The real news is that Government is counting on growth starting by end of 2009, a boom by 2011, and on that basis is borrowing 220-260 Billion pounds this year- about £3,500 for every man, woman and child in UK. Then about same again next year…

Basically whoever wins next election will have to dramatically cut spending AND raise taxes- if we don’t end up at the IMF before that.

The 50% tax on over 150k is a complete red herring meant to try to embarass the Conservatives, not raise money.It is the worst of cynical politics. Actually it probably will raise no money at all (IFS published a report on this last week). On the Government’s own numbers, the move from 45% to 50% raises only a few hundred million pounds. Loose change, and almost certainly wrong anyway. For those stupid enough to say “squeeze the rich until it hurts” ( about 60% in today’s Guardian poll at last count) just remember 1970s rates of 80% on salaries and 95% on unearned income- basically everyone who could left the country, which is why tax take went UP when tax rates were cut from 80/95 to 40%.

Posted by Joe F | Report as abusive
 

As with the VAT cut, the so-called “benefits” of the budget are too small to be meaningful to individuals.

As for the economy, the budget simply creates more scorched earth for the Tories while Badger scuttles off into early retirement with his gold-plated pension paid for by the people he and his boss have screwed.

Roll on next May, when we will get the opportunity to send them on their way. Tarred and feathered would be appropiate.

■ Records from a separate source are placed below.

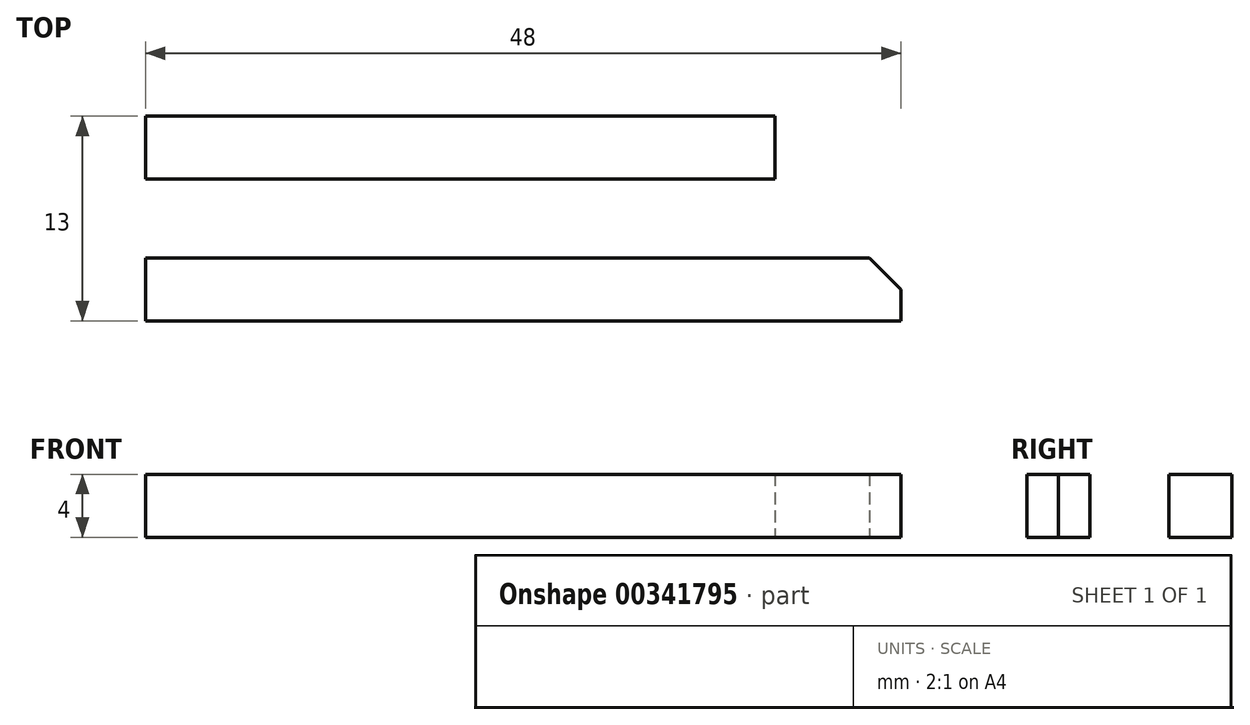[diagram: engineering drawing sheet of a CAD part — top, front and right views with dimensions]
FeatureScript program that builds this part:
annotation { "Feature Type Name" : "Feature", "Feature Type Description" : "" }
export const myFeature = defineFeature(function(context is Context, id is Id, definition is map)
    precondition{}
    {
        {
            var Q0;
            Q0=qCreatedBy(makeId("Top.planeOp"),FACE);
            var sketch = newSketch(context, id + "F0", { "sketchPlane" : qUnion([Q0])});
            skLineSegment(sketch, "E0.bottom", {"start": v(-23, 2.38) * mm, "end": v(17, 2.38) * mm});
            skLineSegment(sketch, "E0.top", {"start": v(-23, 6.38) * mm, "end": v(17, 6.38) * mm});
            skLineSegment(sketch, "E0.left", {"start": v(-23, 2.38) * mm, "end": v(-23, 6.38) * mm});
            skLineSegment(sketch, "E0.right", {"start": v(17, 2.38) * mm, "end": v(17, 6.38) * mm});
            skLineSegment(sketch, "E1.bottom", {"start": v(-23, 2.38) * mm, "end": v(-19, 2.38) * mm});
            skLineSegment(sketch, "E1.top", {"start": v(-23, -2.62) * mm, "end": v(-19, -2.62) * mm});
            skLineSegment(sketch, "E1.left", {"start": v(-23, 2.38) * mm, "end": v(-23, -2.62) * mm});
            skLineSegment(sketch, "E1.right", {"start": v(-19, 2.38) * mm, "end": v(-19, -2.62) * mm});
            skLineSegment(sketch, "E2.bottom", {"start": v(-23, -2.62) * mm, "end": v(25, -2.62) * mm});
            skLineSegment(sketch, "E2.top", {"start": v(-23, -6.62) * mm, "end": v(25, -6.62) * mm});
            skLineSegment(sketch, "E2.left", {"start": v(-23, -2.62) * mm, "end": v(-23, -6.62) * mm});
            skLineSegment(sketch, "E2.right", {"start": v(25, -2.62) * mm, "end": v(25, -6.62) * mm});
            skLineSegment(sketch, "E3.bottom", {"start": v(25, -2.62) * mm, "end": v(21, -2.62) * mm});
            skLineSegment(sketch, "E3.top", {"start": v(25, 3.35) * mm, "end": v(21, 3.35) * mm});
            skLineSegment(sketch, "E3.left", {"start": v(25, -2.62) * mm, "end": v(25, 3.35) * mm});
            skLineSegment(sketch, "E3.right", {"start": v(21, -2.62) * mm, "end": v(21, 3.35) * mm});
            skSolve(sketch);
        }
        {
            var Q0;
            Q0=makeQuery(id+"F0.imprint","IMPRINT",FACE,{"disambiguationData":[TD([[makeQuery(id+"F0.imprint","IMPRINT",EDGE,{"derivedFrom":sQuery(id+"F0.wireOp",EDGE,"E1.bottom")}),-1.0]])]});
            var Q1;
            Q1=makeQuery(id+"F0.imprint","IMPRINT",FACE,{"disambiguationData":[TD([[makeQuery(id+"F0.imprint","IMPRINT",EDGE,{"derivedFrom":sQuery(id+"F0.wireOp",EDGE,"E2.top")}),1.0]])]});
            var Q2;
            Q2=makeQuery(id+"F0.imprint","IMPRINT",FACE,{"disambiguationData":[TD([[makeQuery(id+"F0.imprint","IMPRINT",EDGE,{"derivedFrom":sQuery(id+"F0.wireOp",EDGE,"E0.bottom")}),1.0]])]});
            var Q3;
            Q3=makeQuery(id+"F0.imprint","IMPRINT",FACE,{"disambiguationData":[TD([[makeQuery(id+"F0.imprint","IMPRINT",EDGE,{"derivedFrom":sQuery(id+"F0.wireOp",EDGE,"E3.bottom")}),-1.0]])]});
            extrude(context, id + "F1", {"entities" : qUnion([Q0, Q1, Q2, Q3]), "depth" : 4 * mm});
        }
        {
            var Q0;
            Q0=makeQuery(id+"F1.opExtrude","SWEPT_EDGE",EDGE,{"disambiguationData":[OSD([sQuery(id+"F0.wireOp",EDGE,"E3.top"),sQuery(id+"F0.wireOp",EDGE,"E3.right")])]});
            var Q1;
            Q1=makeQuery(id+"F1.opExtrude","SWEPT_EDGE",EDGE,{"disambiguationData":[OSD([sQuery(id+"F0.wireOp",EDGE,"E3.top"),sQuery(id+"F0.wireOp",EDGE,"E3.left")])]});
            chamfer(context, id + "F2", {"entities" : qUnion([Q0, Q1]), "width" : 2 * mm, "tangentPropagation" : true});
        }
    });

Posted by Jason | Report as abusive
 

Once again, it’s those of us who actually work hard for a living that are getting beaten with the big stick. All we do is work to pay the taxman! You pay your fuel duty on the way to work, along with your VAT on the petrol (and the duty!), pay your income tax, which is going to go up if you’ve worked hard nough to reach a £150k salary, then you fancy a pint at the weekend so you pay a bucket load of tax on that, another 6p more now and then some MORE when the fuel duty rise comes in.

There comes a time when this is too much. I am seriously thinking about jacking in my job as a Bank Manager (private one, not gov’t funded I may add), having a few kids and just kicking back and watching the benefits roll in as the others that have made this decision fight each other on the morning TV chat shows. I do feel sorry for those of you left who’ll be on the 95% income tax bracket in 2011 but hey, I’ll be voting for Brown & Darling to keep my welfare going :-)

Posted by Adam | Report as abusive
 

As usual hard working people pay for every one else, including the criminals which caused this fiasco, i.e. the financial sector.
The so called government has ploughed OUR money into this financial BLACK HOLE and yet again we have to pay for it.

IT SUCKS

Posted by Terry Wilkinson | Report as abusive
 

A disastrous Budget for many reasons.The principal one
being that the over optimistic forecast for growth next year and 2011 will DECREASE foreign investor confidence
in the UK increase the cost of funding the deficit beyond forecasts which in turn increases future deficits further thereby creating the significant risk of a vicious circle developing.This would then cause a major funding crisis

Posted by James M | Report as abusive
 

As we all suspected – the UK is essentially bankrupt. My kids will be paying for the mess – and they’re still in school!

Posted by William Fletcher | Report as abusive
 

Three points: the Chancellor reminds me of a baby sparrow that has just fallen out of the nest – not a clue; if you think £150K makes you rich, try buying a flat and living in Battersea, and paying into a personal pension at the same time; and finally, I’m leaving asap, will the last person to leave please put the cat out.